**Exercise task 1**
Collect every line of the rows below that contains the string "scope", and copy each one.

**Text segment**

◇ ◇ ◇ ◇

The mapping from a function to a function (for example, from a single-variable function to a polynomial “close” to it) is called an operator, and operators involved in these bounds are often linear operators, whose behavior is relatively simple to examine.
Contents
- Contents
- About This Document
- Notation and Definitions
- Bernstein Form and Bernstein Polynomials
- “Moments” of Linear Operators
- Taylor Expansion of Linear Operators
- Results on Error Bounds
- Example
- Example: An Interesting Linear Operator
- Example: The Lorentz Operators
- Probabilistic Interpretations of Linear Operators
- Conclusion and Ways to Improve This Article
- License
- Notes
About This Document
This is an open-source document; for an updated version, see the source code or its rendering on GitHub. You can send comments on this document on the GitHub issues page, especially if you find any errors on this page.

◇ ◇ ◇ ◇

**Task data**
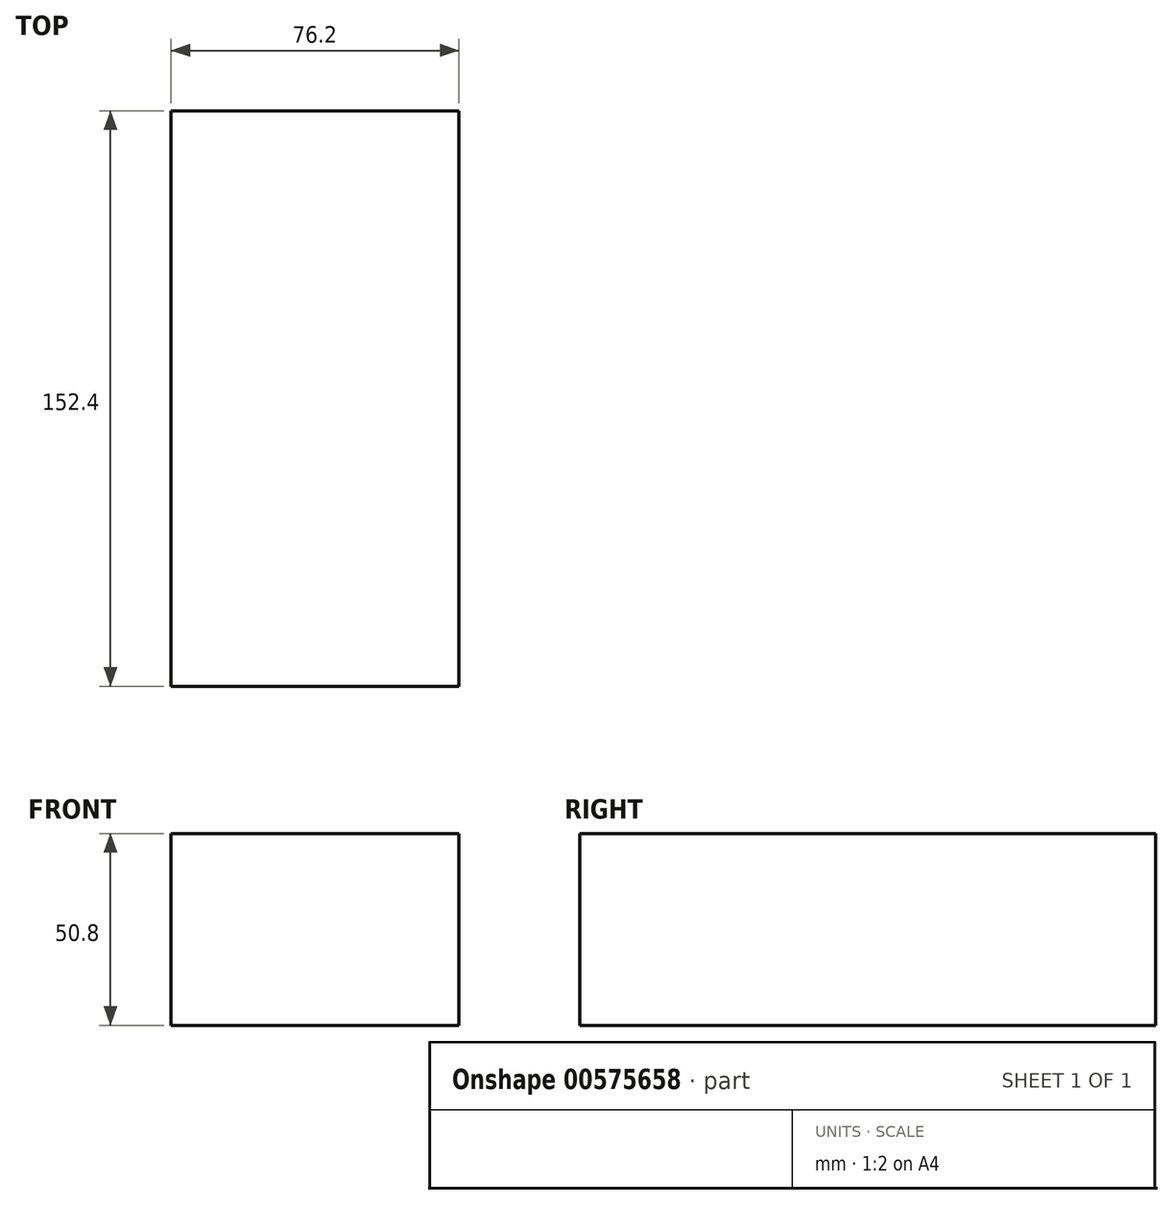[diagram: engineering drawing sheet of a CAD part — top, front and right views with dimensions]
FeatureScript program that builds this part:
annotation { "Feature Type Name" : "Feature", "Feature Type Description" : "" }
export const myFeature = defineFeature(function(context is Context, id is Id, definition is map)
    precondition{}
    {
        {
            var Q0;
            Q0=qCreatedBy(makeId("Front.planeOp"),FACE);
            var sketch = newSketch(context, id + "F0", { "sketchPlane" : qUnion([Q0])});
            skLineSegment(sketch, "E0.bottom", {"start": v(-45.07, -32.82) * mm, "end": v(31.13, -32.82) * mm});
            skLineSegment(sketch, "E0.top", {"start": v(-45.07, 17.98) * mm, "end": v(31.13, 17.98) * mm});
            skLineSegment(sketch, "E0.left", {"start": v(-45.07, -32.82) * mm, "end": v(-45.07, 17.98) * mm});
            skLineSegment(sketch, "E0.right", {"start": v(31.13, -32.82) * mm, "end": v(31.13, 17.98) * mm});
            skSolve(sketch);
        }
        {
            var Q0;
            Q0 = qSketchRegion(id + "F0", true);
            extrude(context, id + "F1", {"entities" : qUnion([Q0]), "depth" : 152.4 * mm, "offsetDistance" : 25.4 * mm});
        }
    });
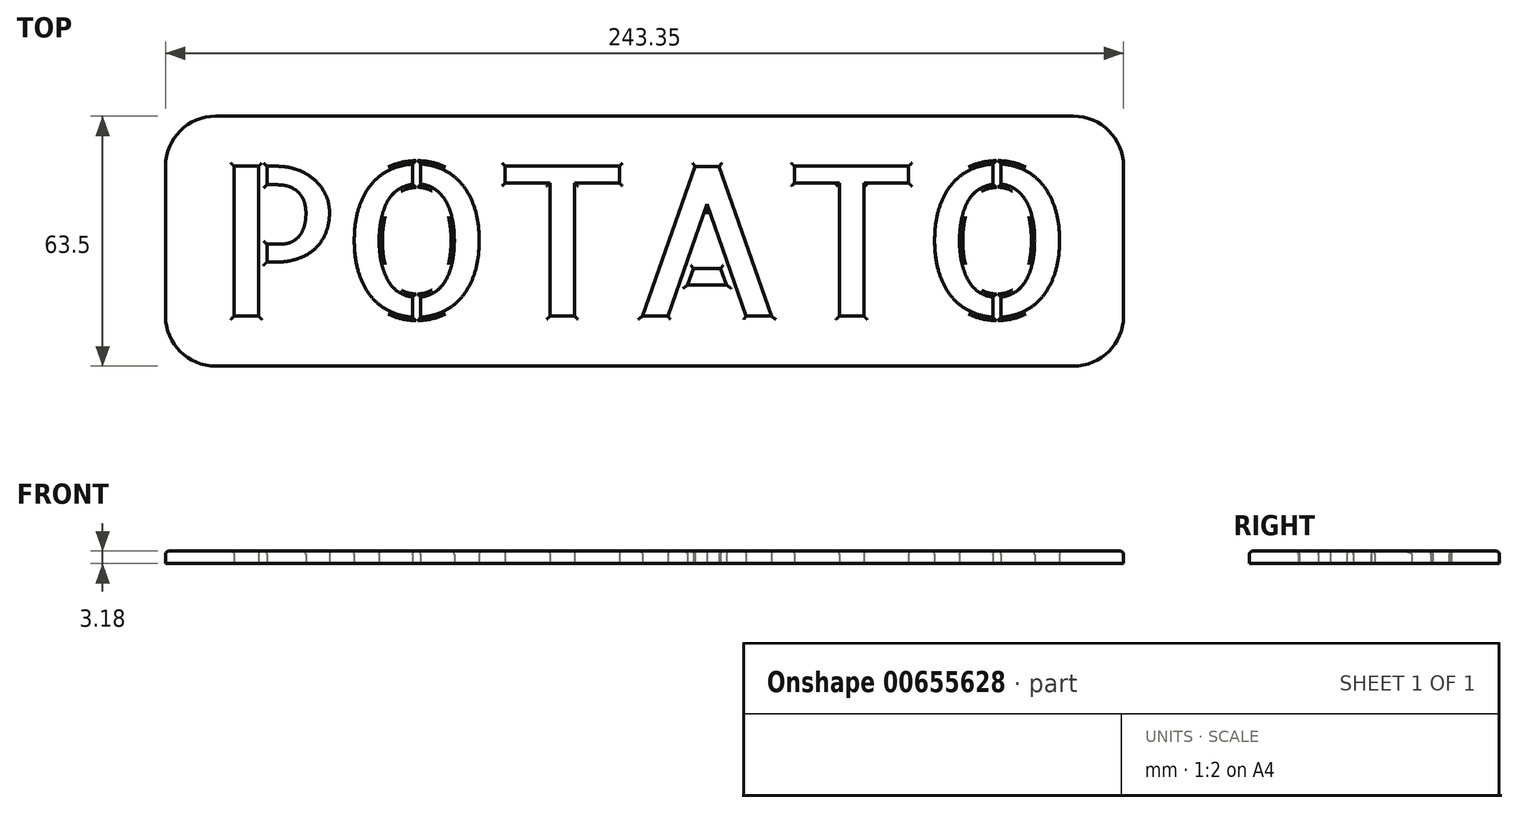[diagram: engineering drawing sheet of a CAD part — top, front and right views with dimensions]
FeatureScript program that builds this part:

◇ ◇ ◇ ◇

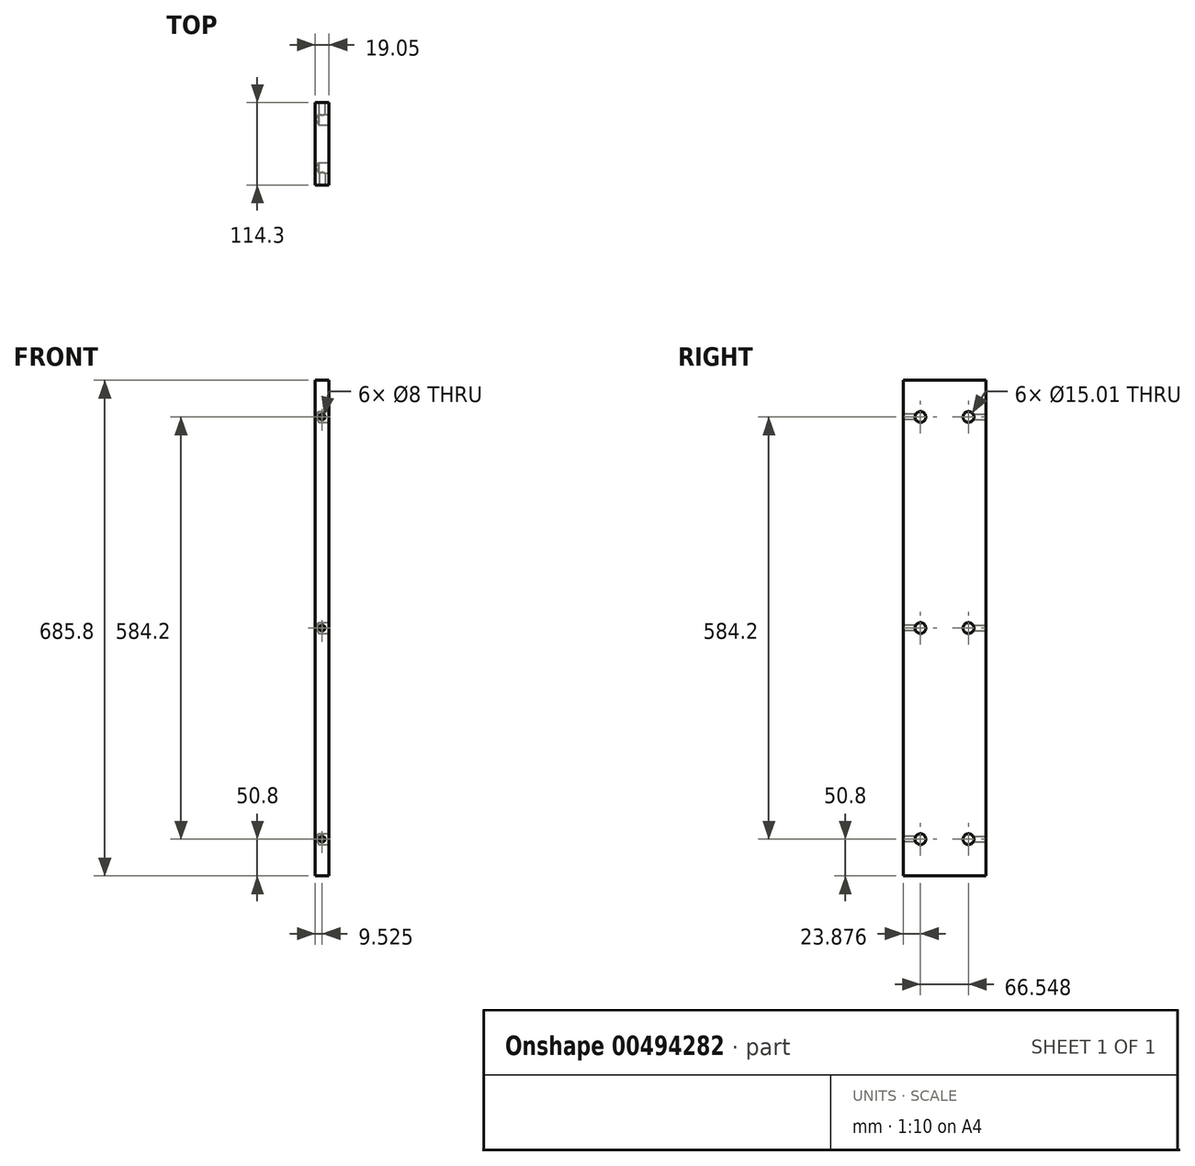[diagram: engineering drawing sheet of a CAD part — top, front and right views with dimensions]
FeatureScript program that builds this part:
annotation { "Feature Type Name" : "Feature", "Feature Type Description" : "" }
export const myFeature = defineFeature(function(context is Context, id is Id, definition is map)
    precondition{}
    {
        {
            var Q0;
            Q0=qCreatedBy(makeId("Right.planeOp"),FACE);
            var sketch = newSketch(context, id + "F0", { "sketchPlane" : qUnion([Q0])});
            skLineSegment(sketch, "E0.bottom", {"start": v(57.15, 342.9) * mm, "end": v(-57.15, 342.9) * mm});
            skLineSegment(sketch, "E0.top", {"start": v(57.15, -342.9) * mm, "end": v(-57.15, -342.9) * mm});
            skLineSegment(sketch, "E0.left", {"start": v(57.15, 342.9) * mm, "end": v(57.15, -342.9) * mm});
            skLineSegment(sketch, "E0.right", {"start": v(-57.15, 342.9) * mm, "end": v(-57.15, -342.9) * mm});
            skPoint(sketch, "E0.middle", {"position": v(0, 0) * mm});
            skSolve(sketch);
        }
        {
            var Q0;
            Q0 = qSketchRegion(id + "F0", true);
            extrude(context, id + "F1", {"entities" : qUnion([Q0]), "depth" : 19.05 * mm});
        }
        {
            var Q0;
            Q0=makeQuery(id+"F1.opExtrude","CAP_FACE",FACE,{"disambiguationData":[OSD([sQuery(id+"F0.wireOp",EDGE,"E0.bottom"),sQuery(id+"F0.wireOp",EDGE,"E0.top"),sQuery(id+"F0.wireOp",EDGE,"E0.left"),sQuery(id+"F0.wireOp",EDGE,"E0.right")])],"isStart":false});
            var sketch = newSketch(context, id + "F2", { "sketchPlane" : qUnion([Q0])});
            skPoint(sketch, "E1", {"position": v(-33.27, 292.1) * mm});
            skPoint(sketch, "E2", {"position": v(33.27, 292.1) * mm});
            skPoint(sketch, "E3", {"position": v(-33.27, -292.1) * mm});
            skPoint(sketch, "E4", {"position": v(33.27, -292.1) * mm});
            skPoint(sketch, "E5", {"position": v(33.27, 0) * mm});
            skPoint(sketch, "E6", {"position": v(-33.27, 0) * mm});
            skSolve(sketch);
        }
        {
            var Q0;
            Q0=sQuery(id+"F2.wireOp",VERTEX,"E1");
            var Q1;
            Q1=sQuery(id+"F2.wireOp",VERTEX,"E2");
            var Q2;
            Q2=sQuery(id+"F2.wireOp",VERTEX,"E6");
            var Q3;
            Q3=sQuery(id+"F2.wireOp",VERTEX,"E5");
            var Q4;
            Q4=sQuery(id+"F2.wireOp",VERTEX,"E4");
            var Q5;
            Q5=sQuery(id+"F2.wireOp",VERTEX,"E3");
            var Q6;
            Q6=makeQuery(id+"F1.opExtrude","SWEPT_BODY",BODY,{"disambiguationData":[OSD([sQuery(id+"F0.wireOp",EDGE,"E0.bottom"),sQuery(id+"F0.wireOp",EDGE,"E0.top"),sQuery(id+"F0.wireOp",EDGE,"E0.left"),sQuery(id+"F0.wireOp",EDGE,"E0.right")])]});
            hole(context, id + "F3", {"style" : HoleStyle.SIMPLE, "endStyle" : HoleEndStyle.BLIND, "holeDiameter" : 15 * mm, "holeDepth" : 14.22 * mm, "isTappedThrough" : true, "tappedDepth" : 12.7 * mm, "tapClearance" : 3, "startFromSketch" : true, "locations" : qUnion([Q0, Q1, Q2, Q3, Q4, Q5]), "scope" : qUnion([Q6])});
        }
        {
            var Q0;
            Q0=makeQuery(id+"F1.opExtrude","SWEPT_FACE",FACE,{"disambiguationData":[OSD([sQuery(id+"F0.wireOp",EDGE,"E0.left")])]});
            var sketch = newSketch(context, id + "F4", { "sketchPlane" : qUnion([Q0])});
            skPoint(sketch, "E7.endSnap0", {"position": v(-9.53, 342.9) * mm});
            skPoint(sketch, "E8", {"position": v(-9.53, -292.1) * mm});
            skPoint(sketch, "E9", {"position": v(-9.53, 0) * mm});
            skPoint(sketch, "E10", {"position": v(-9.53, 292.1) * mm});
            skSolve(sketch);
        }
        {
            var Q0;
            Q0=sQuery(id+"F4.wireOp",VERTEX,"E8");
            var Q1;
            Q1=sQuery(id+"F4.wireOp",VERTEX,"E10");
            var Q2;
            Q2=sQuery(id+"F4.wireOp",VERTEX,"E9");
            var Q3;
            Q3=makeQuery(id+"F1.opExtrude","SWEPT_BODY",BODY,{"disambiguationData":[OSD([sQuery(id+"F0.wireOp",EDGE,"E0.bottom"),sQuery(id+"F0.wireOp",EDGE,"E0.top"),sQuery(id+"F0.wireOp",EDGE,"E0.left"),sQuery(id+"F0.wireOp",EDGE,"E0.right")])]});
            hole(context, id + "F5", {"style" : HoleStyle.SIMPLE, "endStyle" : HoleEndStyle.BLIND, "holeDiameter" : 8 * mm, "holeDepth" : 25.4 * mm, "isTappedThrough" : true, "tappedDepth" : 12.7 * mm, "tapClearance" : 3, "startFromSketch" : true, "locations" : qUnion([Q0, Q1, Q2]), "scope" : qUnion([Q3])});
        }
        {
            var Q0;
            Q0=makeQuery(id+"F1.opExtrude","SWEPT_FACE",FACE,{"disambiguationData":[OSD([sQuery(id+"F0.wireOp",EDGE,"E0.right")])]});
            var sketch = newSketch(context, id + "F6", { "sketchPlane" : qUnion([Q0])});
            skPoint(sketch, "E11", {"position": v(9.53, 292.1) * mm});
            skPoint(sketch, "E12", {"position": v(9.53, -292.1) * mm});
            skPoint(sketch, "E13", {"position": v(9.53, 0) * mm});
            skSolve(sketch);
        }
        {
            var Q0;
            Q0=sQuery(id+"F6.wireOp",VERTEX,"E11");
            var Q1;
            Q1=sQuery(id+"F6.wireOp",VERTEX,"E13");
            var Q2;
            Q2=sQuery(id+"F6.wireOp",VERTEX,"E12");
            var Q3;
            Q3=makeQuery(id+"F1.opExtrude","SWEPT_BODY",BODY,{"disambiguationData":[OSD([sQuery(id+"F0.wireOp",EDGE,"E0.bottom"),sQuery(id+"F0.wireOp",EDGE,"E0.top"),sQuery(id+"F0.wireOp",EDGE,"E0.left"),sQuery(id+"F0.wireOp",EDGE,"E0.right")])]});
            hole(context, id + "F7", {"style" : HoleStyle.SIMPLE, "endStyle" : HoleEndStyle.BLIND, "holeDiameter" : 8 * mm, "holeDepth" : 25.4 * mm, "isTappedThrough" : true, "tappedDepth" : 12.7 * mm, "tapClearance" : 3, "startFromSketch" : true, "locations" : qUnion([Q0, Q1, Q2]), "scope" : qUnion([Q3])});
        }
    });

◇ ◇ ◇ ◇

**Exercise task 2**
Extend the document on linear operators and polynomial approximation, starting after its last sentence.

**Final answer 1**
            hole(context, id + "F3", {"style" : HoleStyle.SIMPLE, "endStyle" : HoleEndStyle.BLIND, "holeDiameter" : 15 * mm, "holeDepth" : 14.22 * mm, "isTappedThrough" : true, "tappedDepth" : 12.7 * mm, "tapClearance" : 3, "startFromSketch" : true, "locations" : qUnion([Q0, Q1, Q2, Q3, Q4, Q5]), "scope" : qUnion([Q6])});
            hole(context, id + "F5", {"style" : HoleStyle.SIMPLE, "endStyle" : HoleEndStyle.BLIND, "holeDiameter" : 8 * mm, "holeDepth" : 25.4 * mm, "isTappedThrough" : true, "tappedDepth" : 12.7 * mm, "tapClearance" : 3, "startFromSketch" : true, "locations" : qUnion([Q0, Q1, Q2]), "scope" : qUnion([Q3])});
            hole(context, id + "F7", {"style" : HoleStyle.SIMPLE, "endStyle" : HoleEndStyle.BLIND, "holeDiameter" : 8 * mm, "holeDepth" : 25.4 * mm, "isTappedThrough" : true, "tappedDepth" : 12.7 * mm, "tapClearance" : 3, "startFromSketch" : true, "locations" : qUnion([Q0, Q1, Q2]), "scope" : qUnion([Q3])});

**Final answer 2**
Notation and Definitions
For definitions of continuous, derivative, convex, concave, Hölder continuous, and Lipschitz continuous, see the definitions section in “Supplemental Notes for Bernoulli Factory Algorithms”.
- The closed unit interval (written as [0, 1]) means the set consisting of 0, 1, and every real number in between.
- A compact interval (written as $[a, b]$), means a set of real numbers consisting of $a$, $b$, and every real number in between, where $a$ is less than or equal to $b$.1 The closed unit interval is one example of a compact interval.
- A function $f(\lambda)$ is bounded if there are two real numbers $a$ and $b$ such that $a\lt f(\lambda) \lt b$ over the domain of $f$.
- An operator is a mapping from a function to a function.
- An operator $L$ is linear if it satisfies $L(af)=aL(f)$ and $L(f+g)=L(f)+L(g)$ for all allowed functions $f$ and $g$ and every number $a$.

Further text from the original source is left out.